Bob shrugged. “Sometimes, I guess. And the longer I’m on
Lazy Love
the better chance there is of that happening. I’d like to eventually move on to movies, but I enjoy the regular work of a television series as well. Let’s face it, in the world of an actor, a regular job is pretty darn amazing.”
She nodded. “I can sure understand that.” She finished eating and saw he’d done the same. Standing up, she moved to the trash can to throw her stuff away. “Thanks for dinner.” She hadn’t expected him to insist on paying, but she hadn’t been willing to make a scene and force him to let her pay for her own food either.
“You’re very welcome.” He put his hand on the small of her back as they left the building, walking toward his vehicle. “We’re about an hour from Wiggieville.”
She nodded. “Yeah.” She hated the idea of saying goodbye so soon. “Don’t forget that you said you’d take a selfie with me and my Team Bob shirt.”
“How could I forget?” he asked, sliding behind the wheel. “You never would have given me an autographed copy otherwise.”
She wrinkled her nose. “I just don’t want you reading my books!”
“You know if you didn’t give me a copy, I’d just buy a book online, right?”
May shrugged. “I figured that.” She didn’t want to help him read her books, though!
He shook his head at her. “You’re being silly. It sounds like lots of people read your books regularly.”
“They do. Just not men. And not
you!
”
Bob frowned at her. “So it’s me in particular you don’t want to read your books? It’s not just men in general?”
“Well, I don’t want any men to read them, but especially men I’ve met.” She wrinkled her nose at him. “It just makes me uncomfortable.”
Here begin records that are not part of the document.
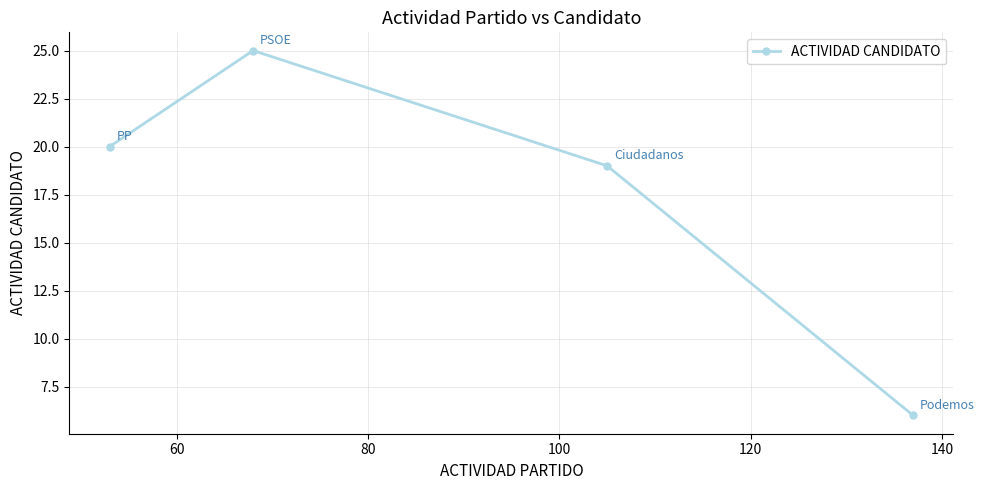

How many categories are shown in the chart?

4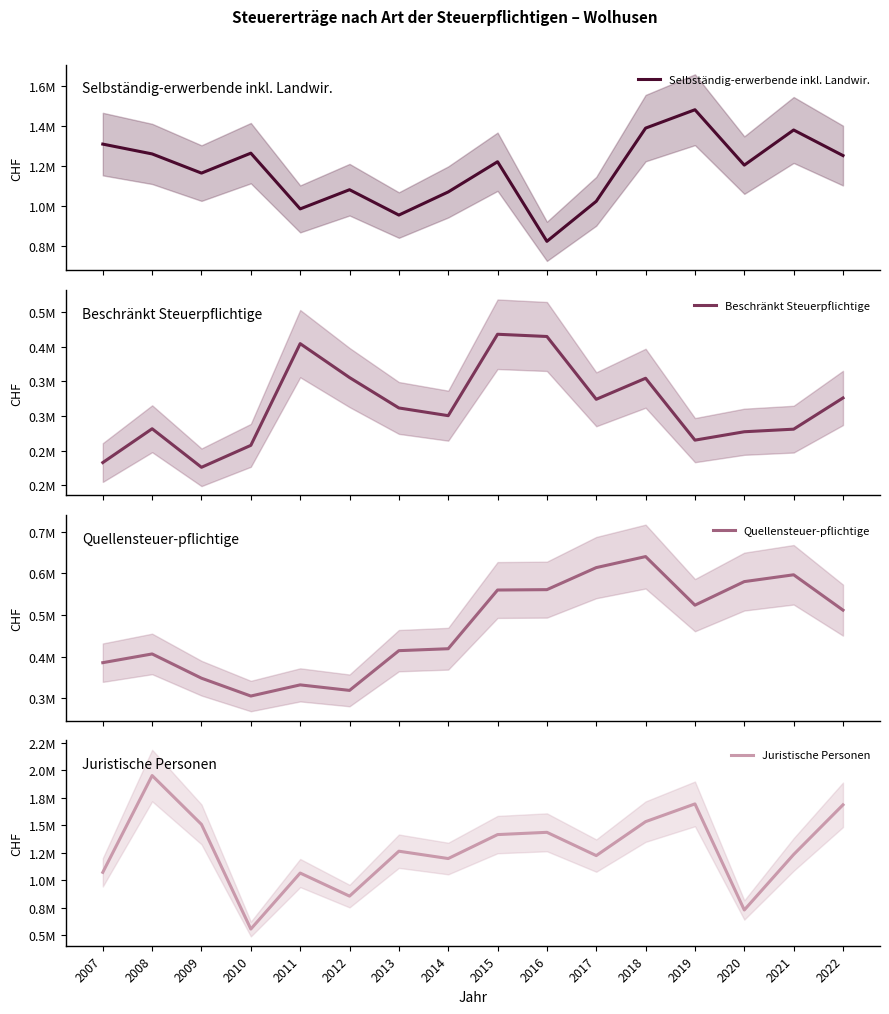

At which label is Quellensteuer-pflichtige closest to 472702?

2022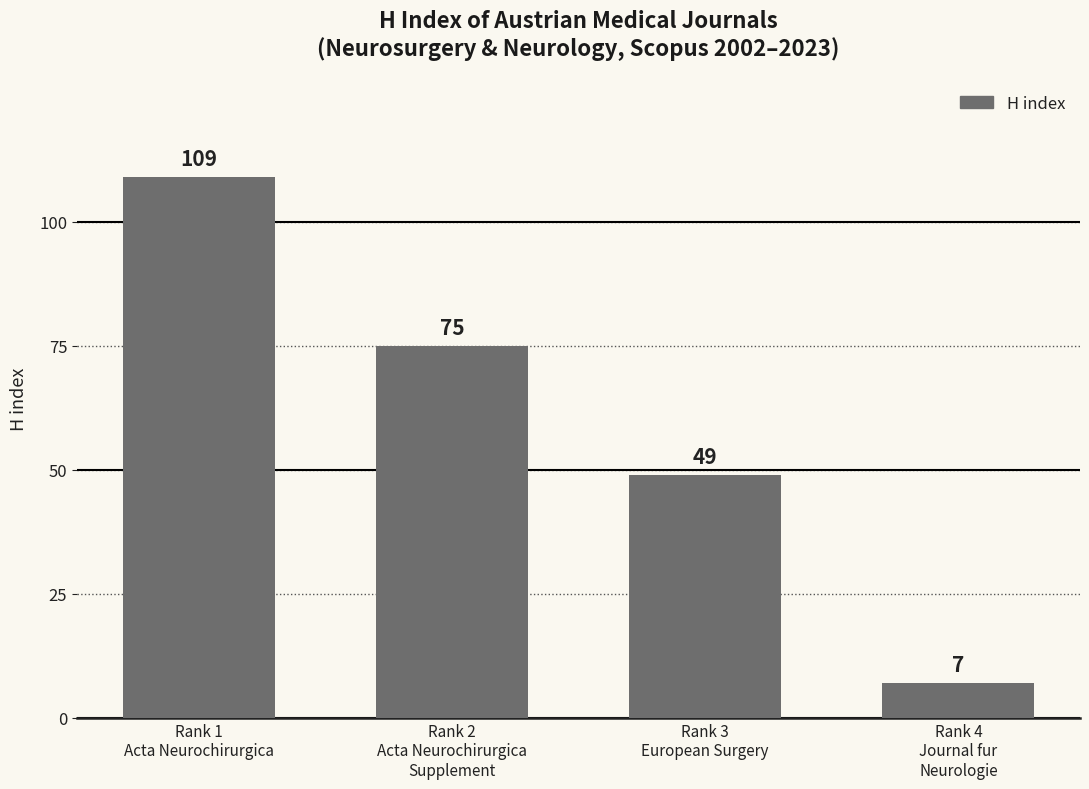

True or false: the data shows 75 at Rank 2
Acta Neurochirurgica
Supplement.

True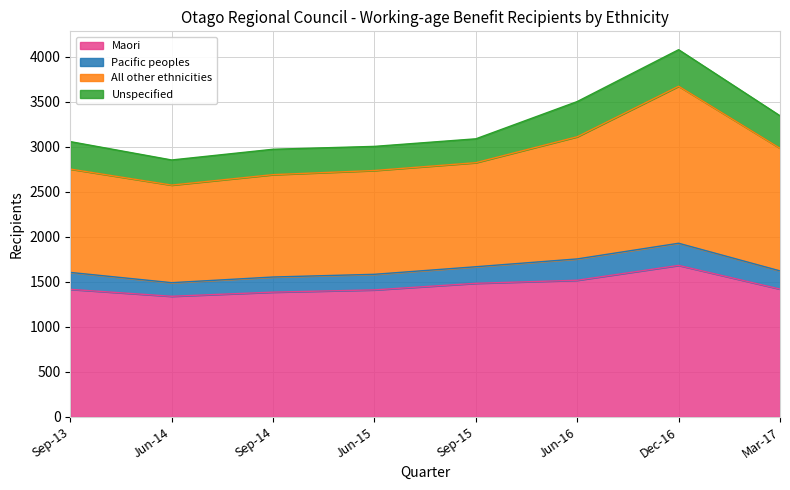

What is the approximate value of Maori at Sep-13?

1417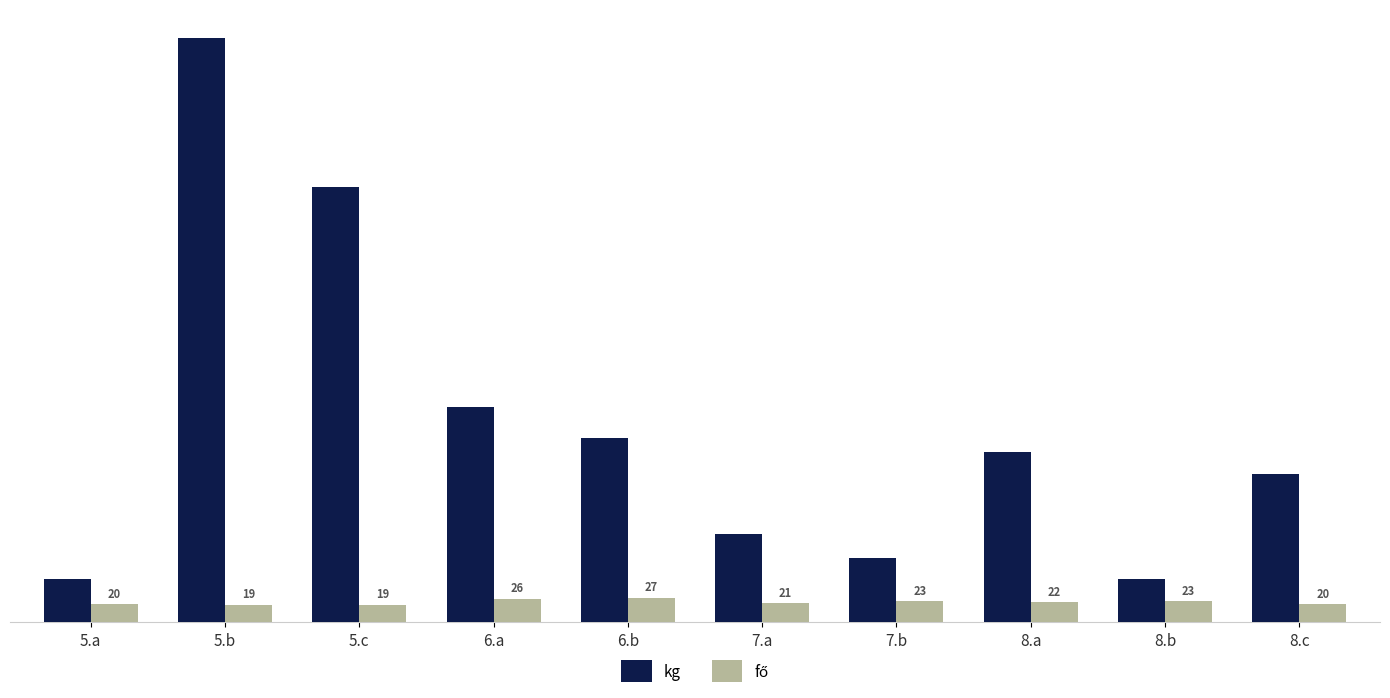

Is it true that kg equals 205 at 6.b?

True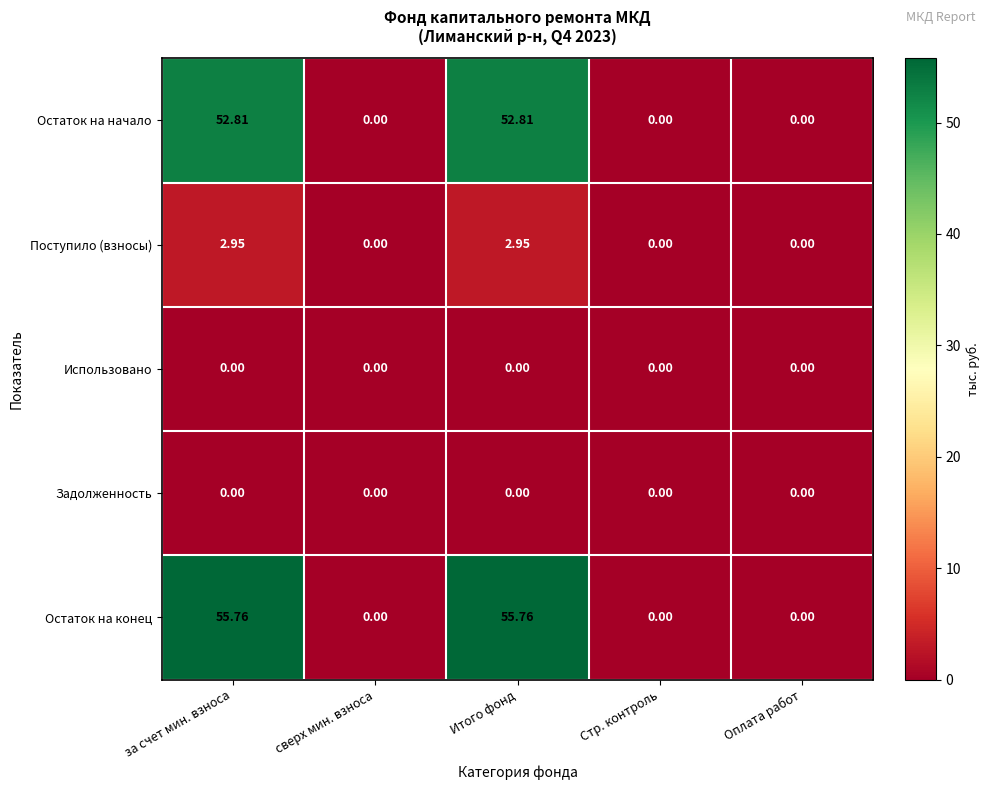

Which series has the widest spread of values?

Остаток на конец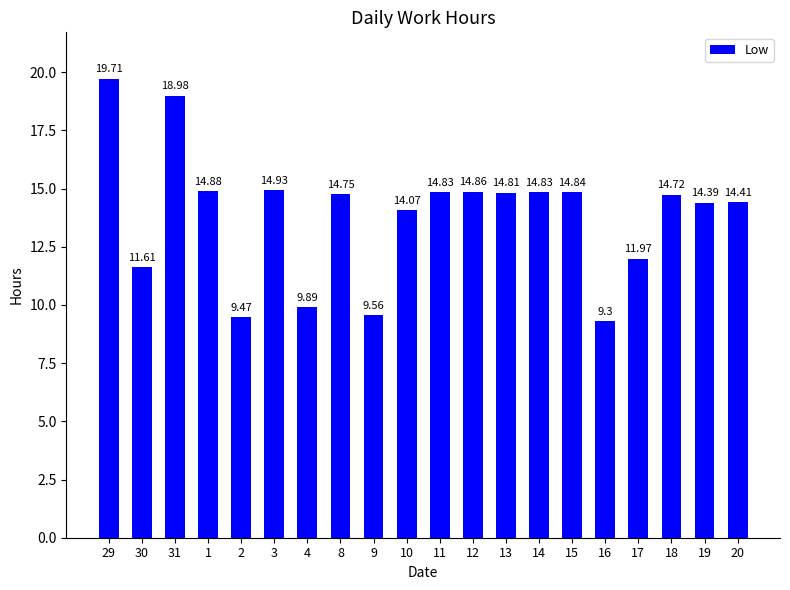

Does the chart contain any negative values?

No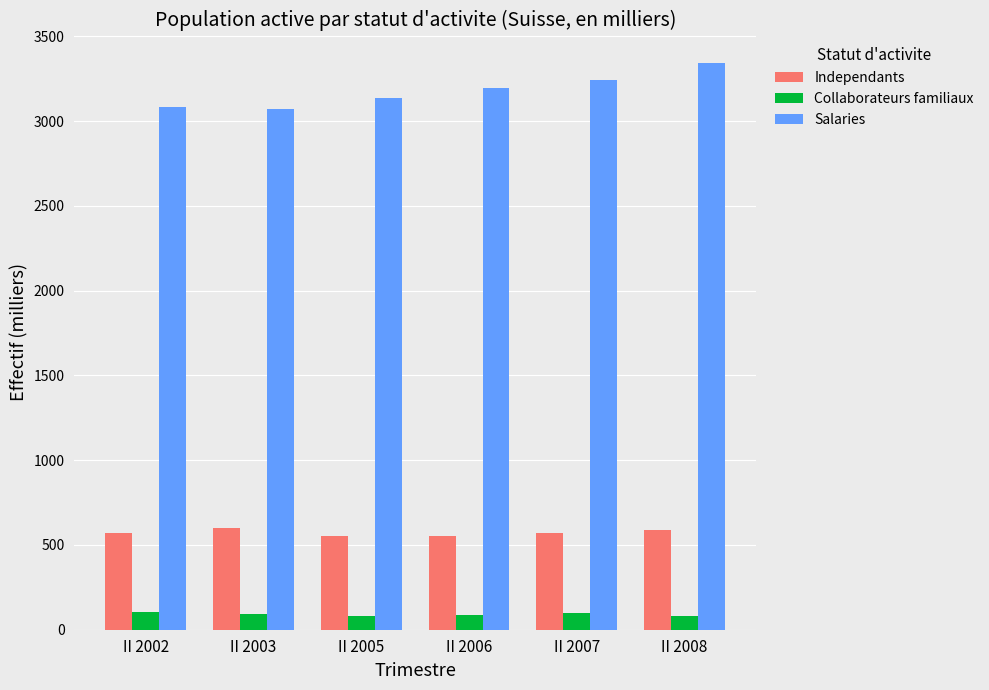

What is the sum of all Independants values?

3438.6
“But women can read them?”
She shrugged. “Sure.”
“That’s messed up.”
“Maybe. Maybe I’m messed up. Did you ever think of that? And maybe it’s not something I want brought to my attention, because it’s embarrassing to be messed up.”
“Hey, May?”
“Yeah?”
“Messed up or not, I think I really like you. Wanna get married and have babies? Half can be actors and half can be writers.”
“Um—People get married that fast in my books, but I don’t think it’s a good idea in real life.”
“People in your books get married the day they meet?”
She had to think about that for a moment. “Only a couple of times. But yeah, it’s been known to happen.”
“That’s weird.”
She shrugged. “I’m weird.”
“Does that mean you’ll marry me?”
She rolled her eyes as she buckled her seat belt. “You’re even crazier than I am.”
“Why’s that?” he asked, pulling the car out onto the service road.
“You tell me! I’m not in your head!”
“Why are we even having this discussion?”
“Because you asked me to marry you! Crazy man…”
He grinned at her. “Crazy about you.”
“You don’t even know me!”
“I know you better than I did a few hours ago!”
“Maybe.” She realized then she’d forgotten to text Sara. “I need to text my assistant, Sara, so she knows I landed safely. She worries every time I fly.”
“Why?”
“I have no idea. I just humor her.”
“Sometimes you have to humor people. Like if a random actor who you really like happened to ask you to marry him within hours of meeting him, you should totally humor him.”
She shook her head at him. “Quiet. I’m texting.” Her thumbs quickly tapped out a message to Sara.
I sat next to Bob on the plane. He’s driving me home. If you don’t hear from me, I accepted his marriage proposal and ran off to—somewhere to marry. Not Vegas, though. Too cheesy.